• [Records provided]:
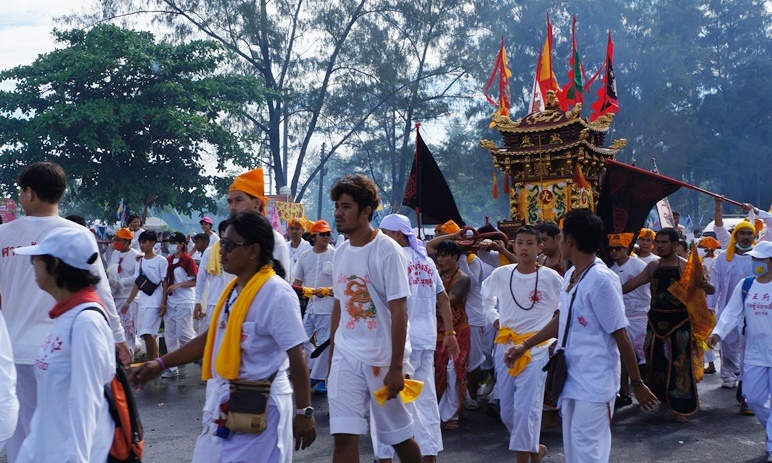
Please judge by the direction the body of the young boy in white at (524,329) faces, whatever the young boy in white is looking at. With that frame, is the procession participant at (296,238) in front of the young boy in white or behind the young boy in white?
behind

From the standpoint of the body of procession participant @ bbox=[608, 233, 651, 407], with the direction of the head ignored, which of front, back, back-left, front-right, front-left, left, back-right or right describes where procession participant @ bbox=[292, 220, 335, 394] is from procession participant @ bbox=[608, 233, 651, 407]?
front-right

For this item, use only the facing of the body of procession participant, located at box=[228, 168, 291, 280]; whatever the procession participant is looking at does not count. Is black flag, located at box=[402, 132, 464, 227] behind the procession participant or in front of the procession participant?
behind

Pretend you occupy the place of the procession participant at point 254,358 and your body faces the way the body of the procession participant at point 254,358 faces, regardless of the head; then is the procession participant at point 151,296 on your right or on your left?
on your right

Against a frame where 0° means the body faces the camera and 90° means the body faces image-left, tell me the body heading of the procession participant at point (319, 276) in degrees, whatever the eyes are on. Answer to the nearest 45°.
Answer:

---

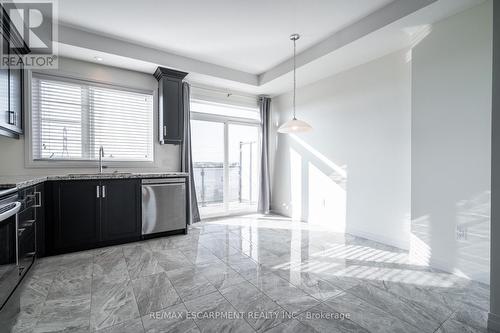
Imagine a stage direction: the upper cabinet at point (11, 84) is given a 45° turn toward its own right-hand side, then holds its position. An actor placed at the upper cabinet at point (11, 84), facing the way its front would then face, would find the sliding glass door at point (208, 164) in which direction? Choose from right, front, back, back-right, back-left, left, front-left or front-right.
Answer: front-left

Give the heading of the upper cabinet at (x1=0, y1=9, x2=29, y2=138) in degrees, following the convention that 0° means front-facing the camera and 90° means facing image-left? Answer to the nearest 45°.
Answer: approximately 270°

* * *

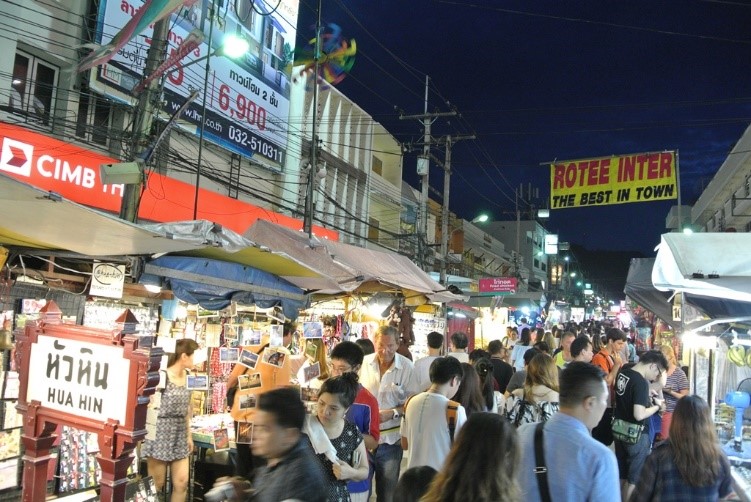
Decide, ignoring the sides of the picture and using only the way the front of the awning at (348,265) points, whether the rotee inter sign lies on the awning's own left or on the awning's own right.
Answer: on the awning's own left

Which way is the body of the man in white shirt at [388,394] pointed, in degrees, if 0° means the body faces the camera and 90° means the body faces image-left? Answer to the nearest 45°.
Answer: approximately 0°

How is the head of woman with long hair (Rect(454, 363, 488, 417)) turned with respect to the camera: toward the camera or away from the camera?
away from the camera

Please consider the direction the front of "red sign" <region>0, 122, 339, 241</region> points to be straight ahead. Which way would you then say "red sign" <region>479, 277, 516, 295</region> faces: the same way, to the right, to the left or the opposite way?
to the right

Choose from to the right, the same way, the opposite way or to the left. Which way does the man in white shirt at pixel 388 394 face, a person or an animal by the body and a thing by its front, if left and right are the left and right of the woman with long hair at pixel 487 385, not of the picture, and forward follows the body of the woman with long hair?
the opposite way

• [Task to complete]:
Which of the lines above contain the word "your"? Pull out each of those lines in full.

• [Finished exercise]:
Pretend you occupy the place of the procession participant at point 254,358 and your body faces the way the body of the procession participant at point 254,358 faces, regardless of the head; then is the procession participant at point 151,296 on your right or on your left?
on your right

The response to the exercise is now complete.